Tracking wounded deer can either be exhilarating or heartbreaking, depending on whether or not you are able to find your buck! The following tips and techniques should make tracking whitetails a bit more smooth procedure.
When you first shoot your buck, watch it for as far as you can, noting where the last landmark you saw it is located. Even though pros will tell you to wait 30-45 minutes before getting out of your stand, we all know that this is extremely hard to do! So, wait for at least 10 minutes to calm down from the excitement, before leaving your stand. Falling out of a tree stand isn’t what we would like for you!
For starters, see if you can retrieve your arrow. Finding and checking your arrow can give you a good idea of what type of shot you made. Is it covered with lots of deep red blood? Then it was probably a good hit. Is it covered with a lighter, more pinkish blood? Then the hit may not have been as accurate as you would like. Is there a greenish type slime or food particles on it? You may have hit it further back than what you thought and you have probably made a gut shot. Walk over to the landmark where you last saw the deer and check to see how much blood there is.
All of these signs can help you decide when the right time to start tracking your deer is.
If you saw or heard it fall, then wait 20 minutes before you begin tracking it.If there is deep red blood, then wait 30 to 45 minutes. If the blood is not abundant and is a lighter color, wait 45 minutes to 1 hour. If you believe or know that you made a gut shot, wait 12 hours or overnight.
Deer need to lay down to die. Even though they are wounded, if they sense that someone is around, they will keep running. However hard it may be to wait to actually get your hands on it, not waiting may result in completely losing the trail and your prize. If you believe that you had a marginal hit, make sure you take your crossbow with you and have it cocked and ready. Go quietly and slowly, as your buck may be laying down, so you can get another shot on him.
When trailing, take tissue or toilet paper with you and every 10 to 15 yards, tie ½ square of it to vegetation and brush, that is about 2 to 3 feet off of the ground. If you lose the blood trail completely, you can look backwards at your paper trail, to get a general idea of which direction it is going.
While tracking wounded deer, notice the path it is taking. If it went across a fence, did it jump over it or did it pass through an opening? Seriously wounded deer will take the easiest possible paths while avoiding steep hills and jumping fences. Sometimes, a gut shot deer will lay down in creeks to cool its stomach.

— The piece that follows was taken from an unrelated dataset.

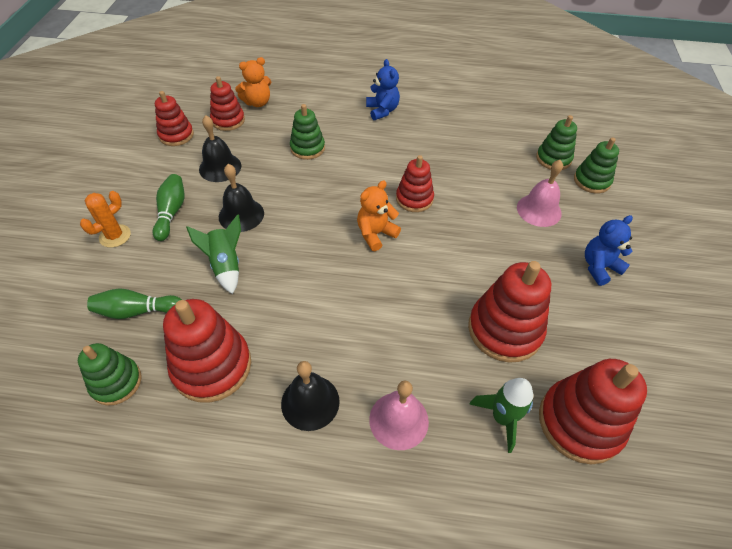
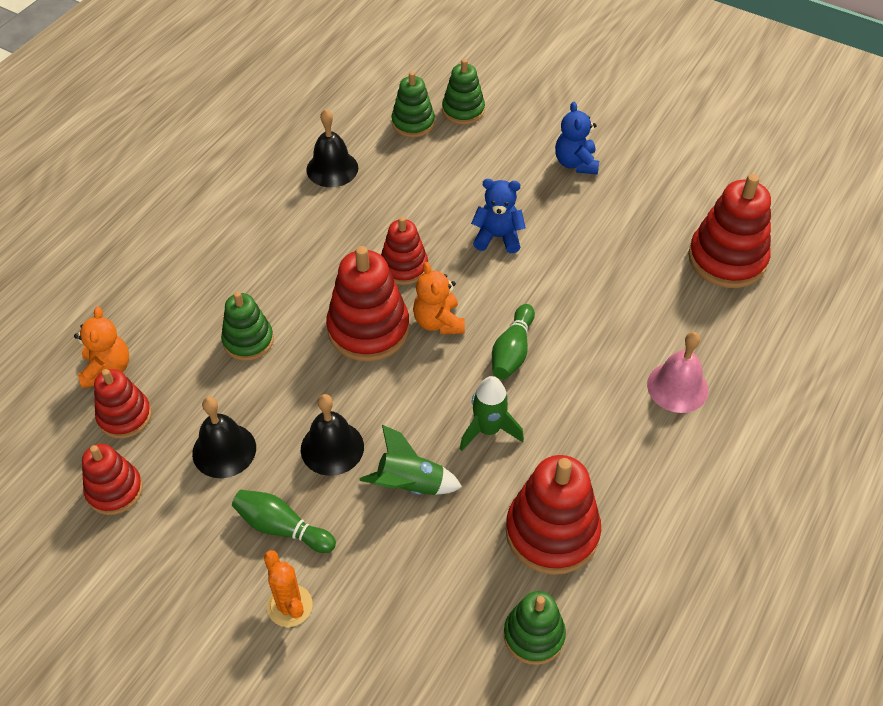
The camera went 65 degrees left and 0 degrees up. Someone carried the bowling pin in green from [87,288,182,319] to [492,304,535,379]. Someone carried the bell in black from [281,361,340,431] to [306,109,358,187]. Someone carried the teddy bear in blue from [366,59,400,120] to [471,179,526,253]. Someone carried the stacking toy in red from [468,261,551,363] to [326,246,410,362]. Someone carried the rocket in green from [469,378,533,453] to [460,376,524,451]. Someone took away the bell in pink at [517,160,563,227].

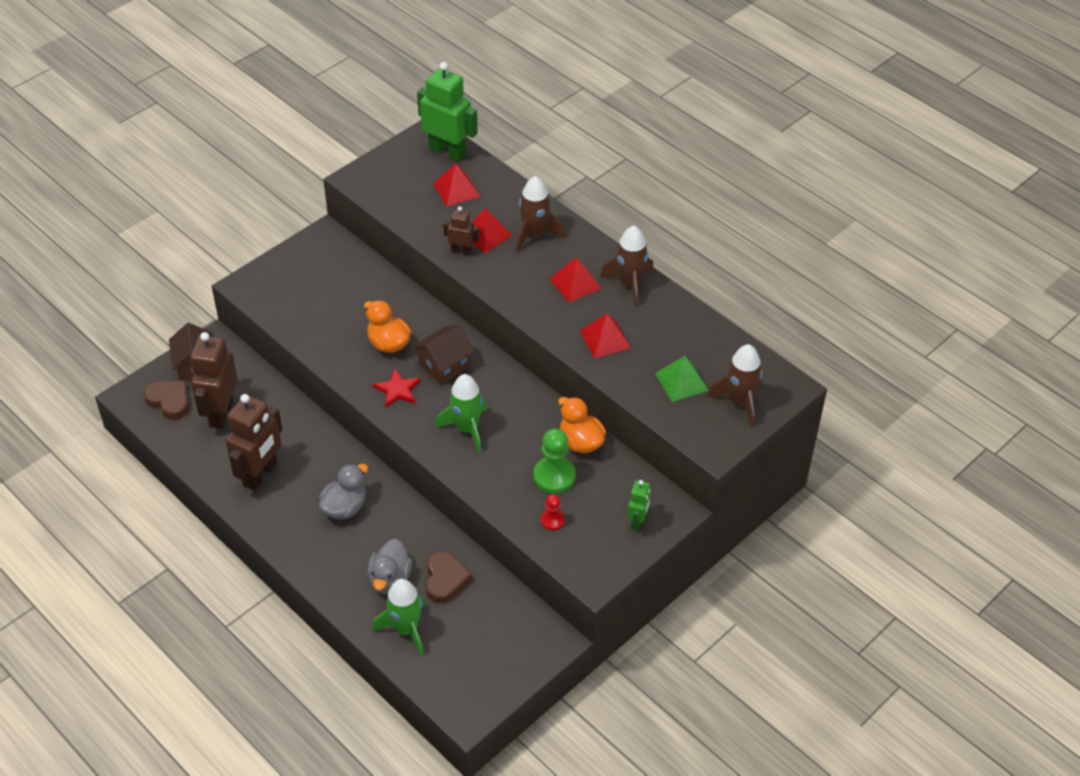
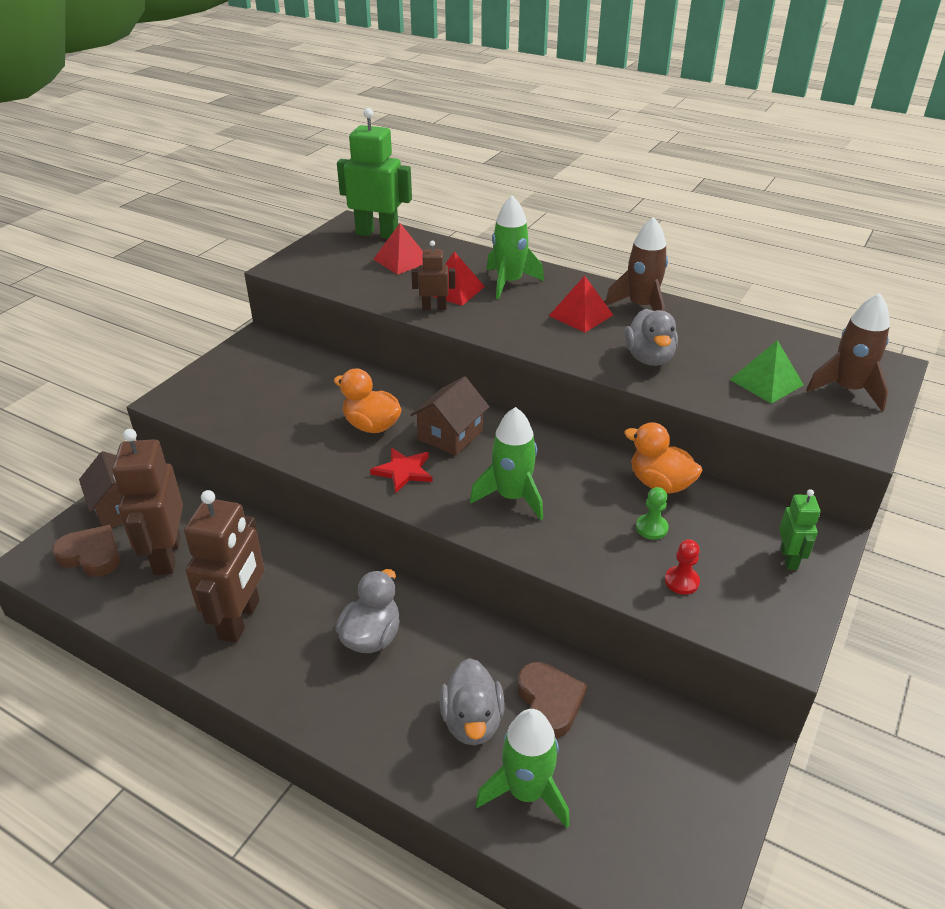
The camera went 15 degrees left and 10 degrees down. Someone repainted the rocket in brown at [515,176,565,252], which became the rocket in green at [487,196,544,299]. Someone scaled the pawn in green at [533,429,576,493] by 0.56. Someone swapped the pyramid in red at [580,313,631,358] for the duck in grey at [624,309,678,366].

Sometimes, when tracking wounded deer, it may be difficult to determine if you are looking at actual blood, or just blood colored plants. Rather than buying the expensive products on the market for determining the difference, take a spray bottle filled with peroxide. When sprayed with peroxide, blood drops will bubble. We use this all the time. It works great and is extremely inexpensive as it costs about $2.00 per quart bottle.